Genetics and technology could help you find the love of your life

By Sofia Gallarate

Updated May 16, 2020 at 11:16 AM

Reading time: 2 minutes

Two trends have been leading the headlines of 2018 and will most likely roll well into 2019 too: people’s obsession with their genetic information and the ever-expanding world of online dating. So it does not come as a surprise that the recently published report on the Future of Dating has Romance and Genetics at the top of its future trends list.

The fifth report of its kind made by the online dating site eharmony in collaboration with the Imperial College London reveals the most innovative trends that lie at the intersection of love and technology. While some of the topics listed have been largely discussed throughout 2018, among which is the trending love and sex with robots, some topics have stayed largely underground. For example, full-sensory virtual dating, where users can hold someone’s hand and even smell their fragrance through features in an app. And also, the fad of trying to find the perfect partner by gene matching through the growing use of gene home-testing kits.

That the chemistry between two people could be predicted from body language and character traits has been the subject of endless in-depth research. But in comparison to the premise of gene-matching potential partners, our current insights now seem but a drop in the ocean of what the future of relationships could hold. Personally, I found that the premise of this gene-matching technology doesn’t sit so well with me. Can genetics really justify all of our failed relationships, and in that same breath, successful ones too? What about chance, and compromise and all the other things that come into play when relationships are at stake.
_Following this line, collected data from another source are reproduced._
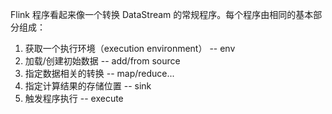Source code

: Flink 程序看起来像一个转换 DataStream 的常规程序。每个程序由相同的基本部分组成：
1. 获取一个执行环境（execution environment） -- env
2. 加载/创建初始数据 -- add/from source
3. 指定数据相关的转换 -- map/reduce...
4. 指定计算结果的存储位置 -- sink
5. 触发程序执行 -- execute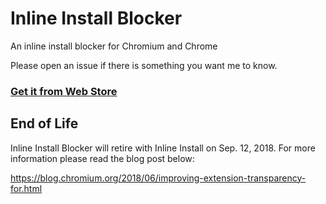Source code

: # Inline Install Blocker

An inline install blocker for Chromium and Chrome

Please open an issue if there is something you want me to know.

### [Get it from Web Store](https://chrome.google.com/webstore/detail/inline-install-blocker/blncobepcbabpbgcifcncbmgojkapcib)

## End of Life

Inline Install Blocker will retire with Inline Install on Sep. 12, 2018.
For more information please read the blog post below:

https://blog.chromium.org/2018/06/improving-extension-transparency-for.html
What the report highlights is that with the help of technology, genetics could be used by dating apps to create a genetically perfect match. But it fails to ask the inevitable question—at least for me—which is, do we really want this power? “Major histocompatibility complex (MHC) genes, which regulate our immune systems – and relate to taste and smell – are thought to unconsciously influence mate choice. Evolutionarily speaking, it is ideal to pair up with a partner who possesses different immune genes, to give greater protection to any offspring.” Reads the report. So in theory, the analysis of MHC gene codes can be used by online dating platforms to predict whether users’ online attraction is likely to continue when the couple meets in real life.

Now if this sounds appealing to you, don’t get too excited yet. This type of gene-matching technology is set to take up to five years until it’s fully usable, but the data and the model needed to begin the development of a system of this type are already available. According to the report, by 2025, many matches could be created in laboratories.

So far, algorithms and data have been helping us narrow down the options of possible partners by matching users to people with similar values and interests (and location and hight and favourite songs). Yet what gene matching could do, is to eliminate even further any chances of a wrong match by predicting compatibility at a physical level, and that to me sounds as exciting as it does depressing.

We have been taught, maybe naively, that love is a game of luck, chemistry, and if I’m freely expressing my cynicism, simply being at the right time in the right place. Moreover, I think that there is something emotionally arousing in the feeling of uncertainty that a newborn relationship makes us feel—it keeps us on our toes. I am sure many habitual singles who have been passively jumping from one failing date to another would be more than happy to match with the right one once and for all. But personally, I would still like to give it a risky try, even if it means enduring yet another wrong match and a painful breakup.